══ Document extract

Migrating text metrics to pure Haskell
haskellPublished on June 13, 2017
It’s been a while since I first published the text-metrics
package,
which allows to calculate various string metrics using Text
values as
inputs. Originally the package was written primarily in C with wrappers in
Haskell. At the time I needed maximal speed and did not care whether the
algorithms themselves are coded is C or Haskell, as long as they work, and
work fast.
However, recently there were quite inspiring blog posts about Haskell
competing with C in terms of speed and memory consumption. One such a blog
post is Chris Done’s “Fast Haskell: Competing with C at parsing XML”,
which is a most entertaining read. Now that I have more free time I decided
to go back to text-metrics
and rewrite it in pure Haskell. The benefits
are:
-
Things like GHCJS will be able to use the package.
-
Pure Haskell is hopefully more cross-platform. Can’t really tell whether there are any issues with compiling packages with C bits on Windows nowadays, because I have not had access to a Windows machine for 3 years.

════

▸ Exercise 1:
How would you translate this sentence from the blog post on text metrics into Spanish: "Originally the package was written primarily in C with wrappers in Haskell."

══ Material provided

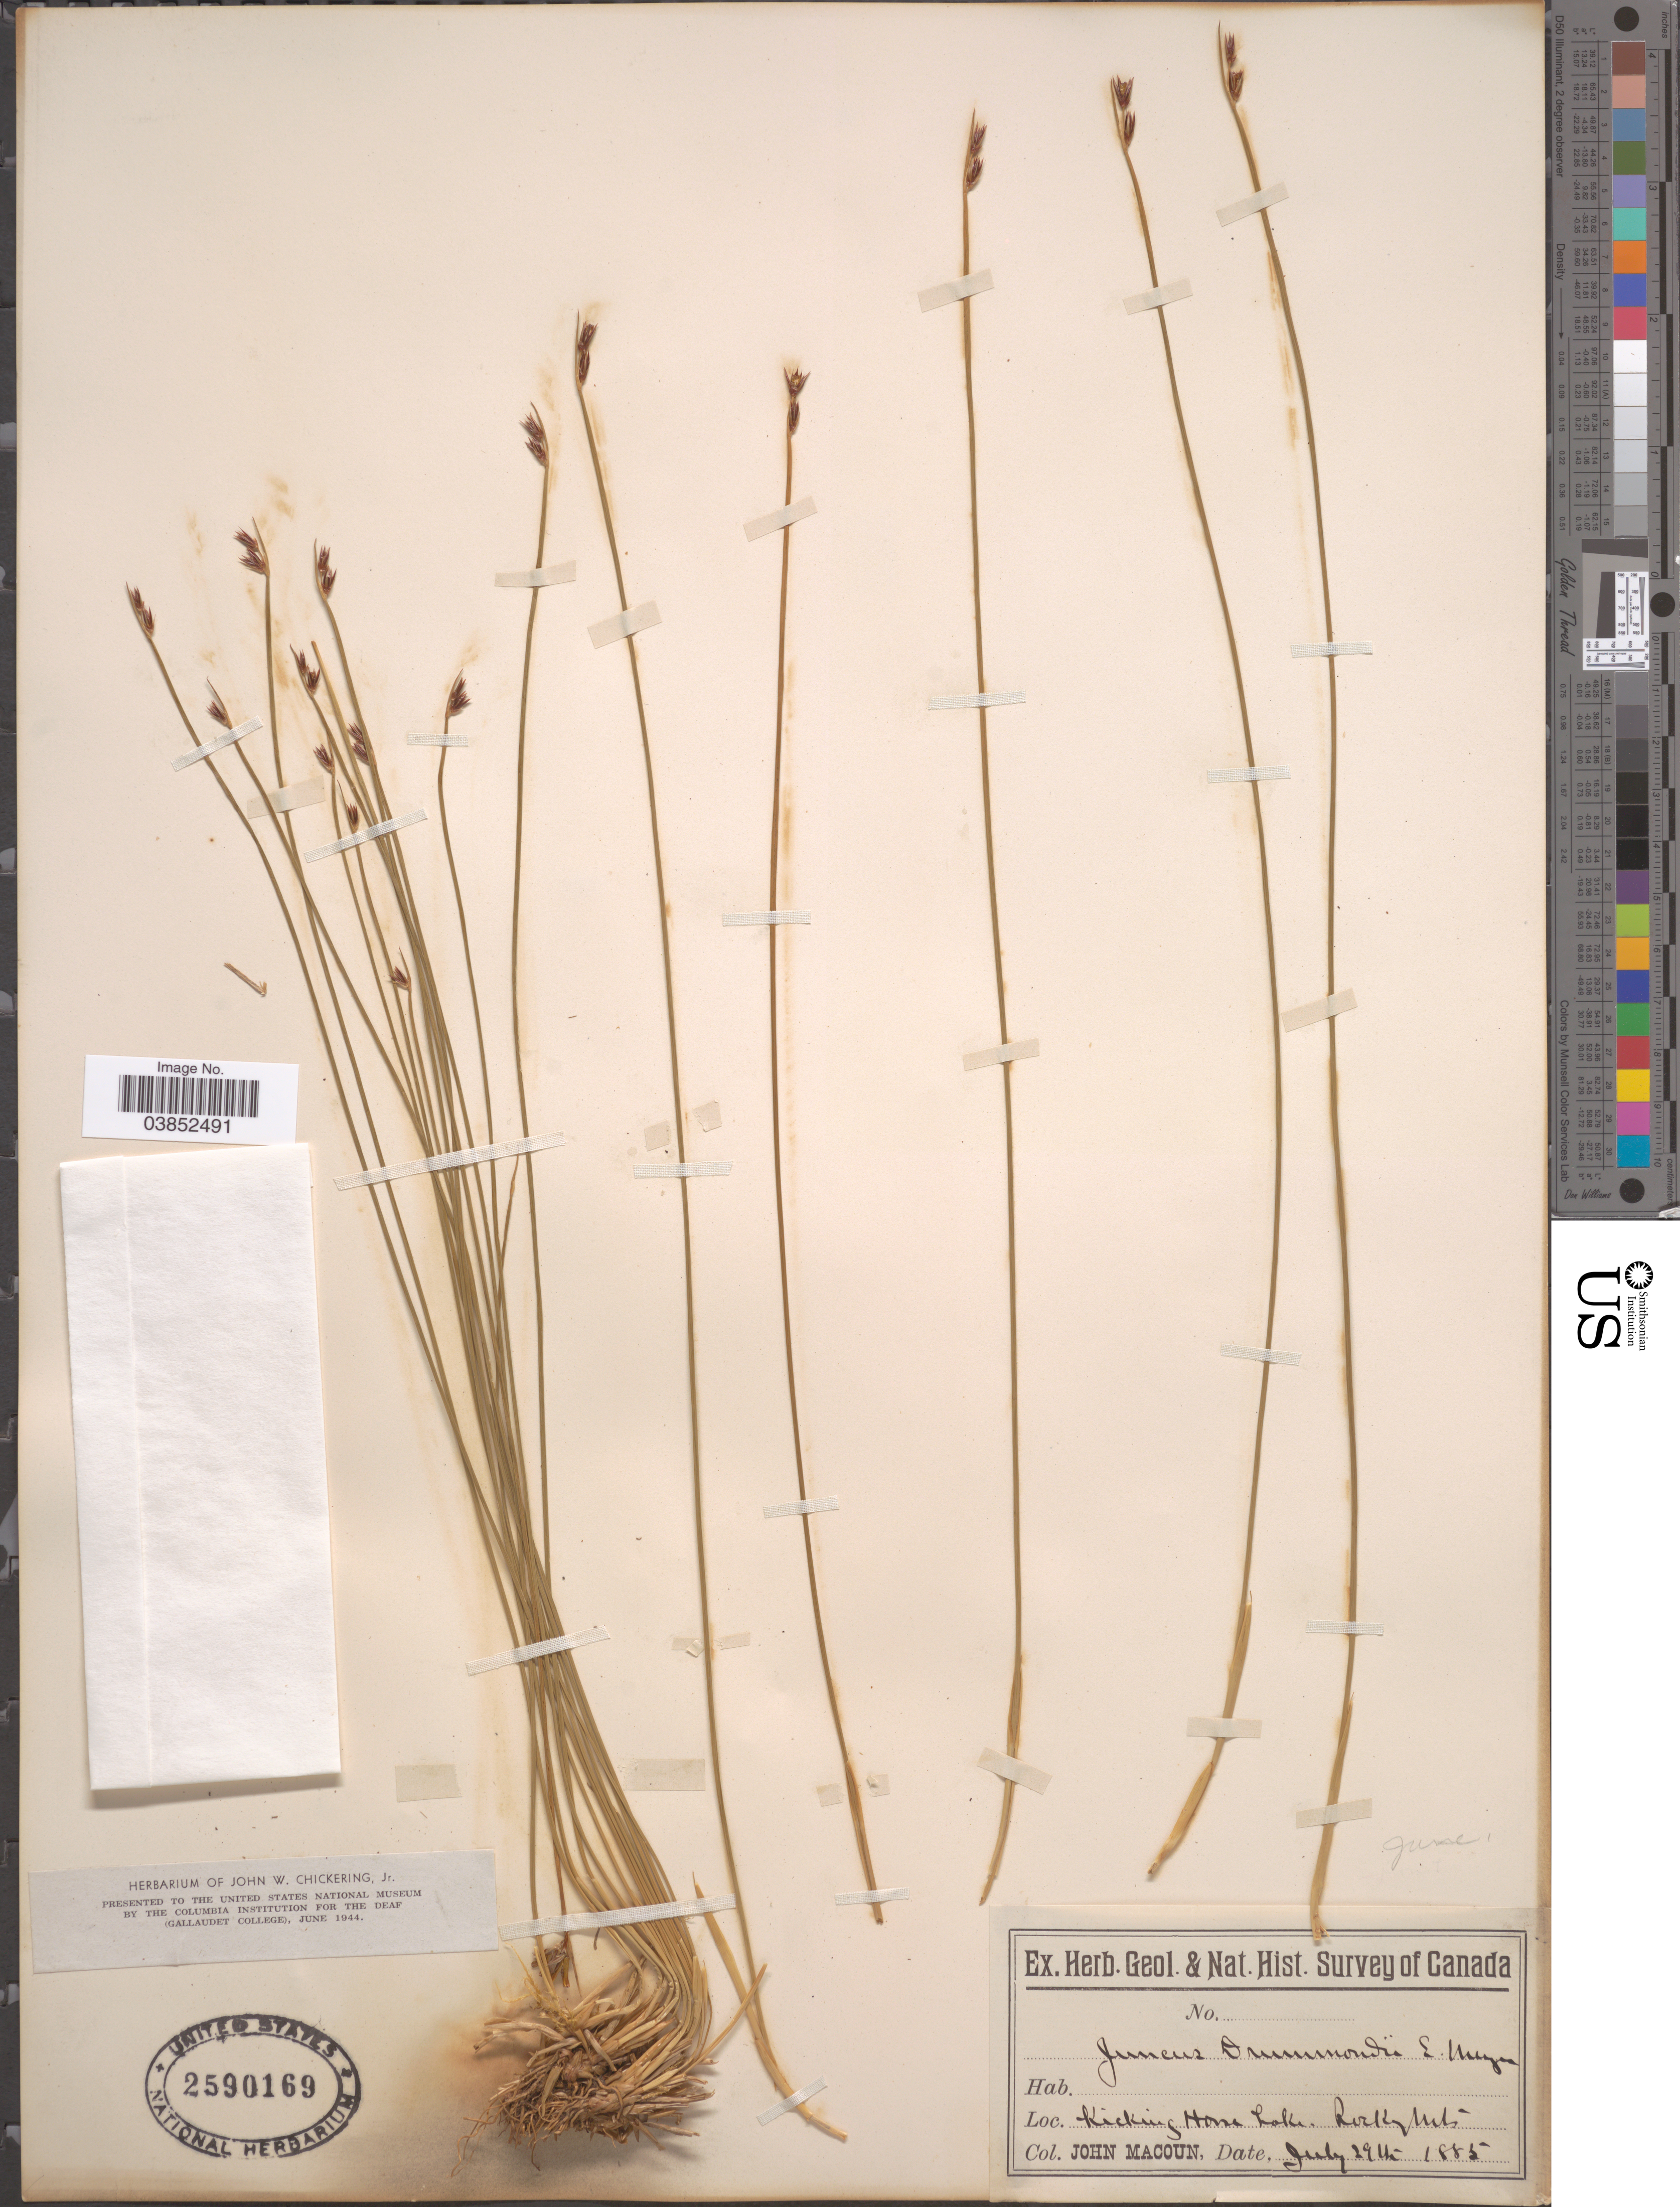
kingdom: Plantae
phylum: Tracheophyta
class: Liliopsida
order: Poales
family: Juncaceae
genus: Juncus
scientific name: Juncus drummondii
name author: E. Mey.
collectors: J. Macoun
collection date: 1885-07-29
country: Canada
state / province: British Columbia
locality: Kicking Horse Lake. Rocky Mts.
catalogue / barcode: US 2590169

════

▸ Exercise 2:
Can you turn everything in the dried plant catalog listing, from the line containing "class: Liliopsida" down to the listing's last line, into a JSON list of strings with one string per line and blank lines left out?

▸ Final answer 1:
Originalmente, el paquete estaba escrito principalmente en C, con envoltorios en Haskell.

▸ Final answer 2:
[
  "class: Liliopsida",
  "order: Poales",
  "family: Juncaceae",
  "genus: Juncus",
  "scientific name: Juncus drummondii",
  "name author: E. Mey.",
  "collectors: J. Macoun",
  "collection date: 1885-07-29",
  "country: Canada",
  "state / province: British Columbia",
  "locality: Kicking Horse Lake. Rocky Mts.",
  "catalogue / barcode: US 2590169"
]